Pub Life

Back when I first visited the British Isles, one of my favorite things were the pubs. Today, some thirty years later, one of my favorite things are still the pubs. Now, back in the day, I’d hang out at whatever pub was closest to the cheap tourist hotel I could not really afford. I didn’t care what kind of pub it was, or how old it was, or whether it was completely overrun with other American tourists. It didn’t matter, because all I wanted to do was absorb the atmosphere, have a few pints, and then a few more, and at some point, shortly after eleven, stagger back to the hotel, singing ‘Rule Britannia”. And I didn’t even know the words.

Things have changed, as they inevitably do after all these years, what with the baldness, the sagging body parts and the inability of an older and less robust body to process obscene amounts of bitter. But, enough about my brother. Now pubs stay open later, and they aren’t closed through the afternoon, to reopen in the early evening. Smokers have to stand outside in the cold and the rain, about which I cannot find an appropriate comment. Many of the pubs are parts of chains, which have standardized things a lot, and not necessarily for the better. Still, even a chain pub is better than the vast majority of soul-destroying places you go to imbibe a beer  in the US, and yes, I am looking at you Hooters.
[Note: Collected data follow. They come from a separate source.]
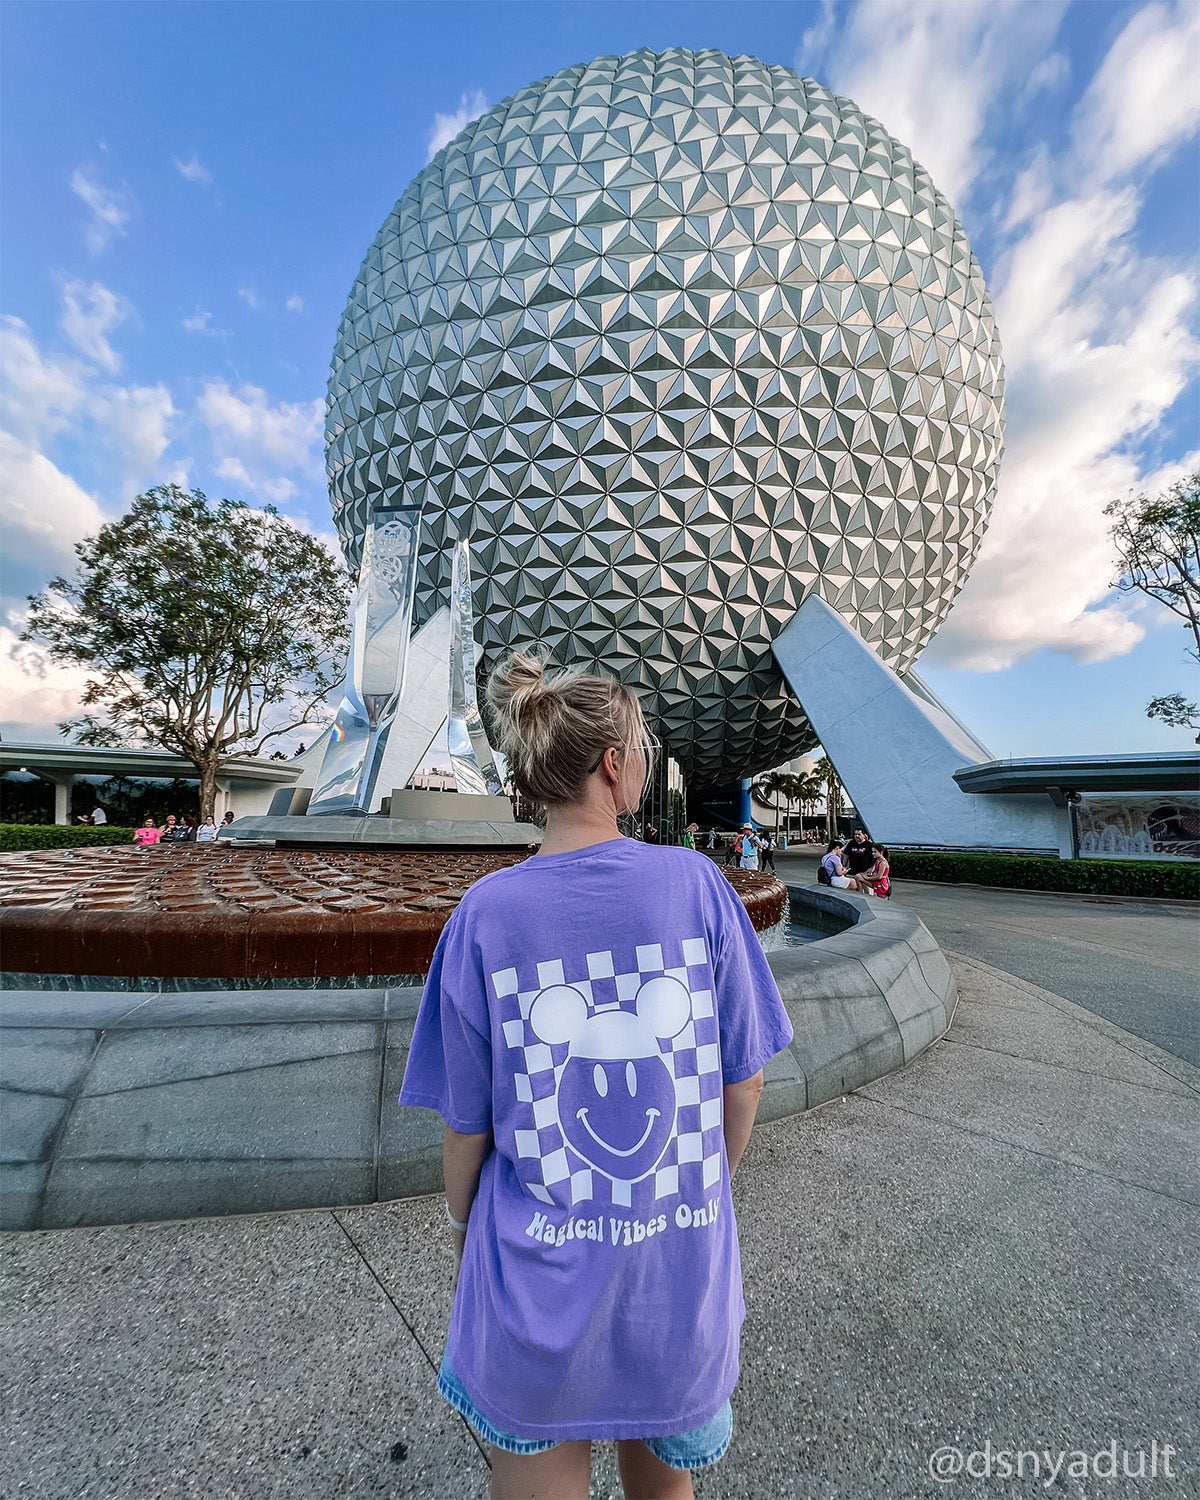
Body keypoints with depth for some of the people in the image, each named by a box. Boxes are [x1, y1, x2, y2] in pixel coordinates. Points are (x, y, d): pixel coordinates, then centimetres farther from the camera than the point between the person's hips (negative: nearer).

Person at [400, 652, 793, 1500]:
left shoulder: (486, 915, -18)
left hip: (541, 1277, -1)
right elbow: (743, 1085, -7)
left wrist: (464, 1230, 11)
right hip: (680, 1270, 2)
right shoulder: (698, 884, -17)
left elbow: (466, 1124, -9)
We’ve been spreading ourselves around a bit lately, refusing to commit to any particular pub, keeping our options open. We have a plethora of old pubs in the immediate area that are just a hop, skip and a jump away (oh, bliss!). There’s the Ye Olde Watling, supposedly one of the first buildings rebuilt after the Great Fire of 1666, for the hale fellows who would be rebuilding the hundred or so churches in the City destroyed by the Fire. Then there’s Williamson’s Tavern, which used to be the abode of the Lord Mayors of the City of London. A brilliant piece of repurposing, if you ask me. We also like the Golden Fleece, which doesn’t seem to have any actual history associated with it, though, if experience is any guide, Dickens probably drank there. Much like the old saw of ‘Washington slept here’ in the former colonies, here in London, it’s ‘Dickens drank (or ate) here’. Honestly, I have no idea how the man got any writing done, every pub and restaurant in the city seems to claim he was a regular patron.
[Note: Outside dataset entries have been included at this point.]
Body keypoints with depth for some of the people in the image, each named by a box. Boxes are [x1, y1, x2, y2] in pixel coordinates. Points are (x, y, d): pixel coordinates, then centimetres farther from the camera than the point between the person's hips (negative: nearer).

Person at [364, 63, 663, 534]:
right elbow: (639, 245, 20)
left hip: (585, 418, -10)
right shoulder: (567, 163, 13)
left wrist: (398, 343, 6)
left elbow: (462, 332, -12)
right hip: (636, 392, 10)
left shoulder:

We’ve just discovered a new pub, which might be Mary’s personal favorite. The Blackfriar is something like six or seven blocks to the west, an unconscionable distance to walk in LA for instance, but here it’s just a bit of a stroll, and always well worth it, if there’s a good pub at the end. Mary believes the décor dates from the Aesthetic Movement era, which she tells me is the British equivalent of Arts and Crafts, so see, I do pay attention sometimes. Mary thrives on this stuff. I thrive on pints of bitter, so everyone gets what they want, a happy marriage.

So, we’re having a good time. Pretty much avoided all the election ads, robocalls and mailers back in the States, and not regretting that in the least. We mailed in absentee ballots so we did our civic duty. Now Colorado has legalized pot and we’re stuck in this drizzly, gloomy hellhole for the next couple of months, doomed to drink all of our beer at temperatures just south of the room temperature, while everyone in the Rockies is stocking up on Cheetos.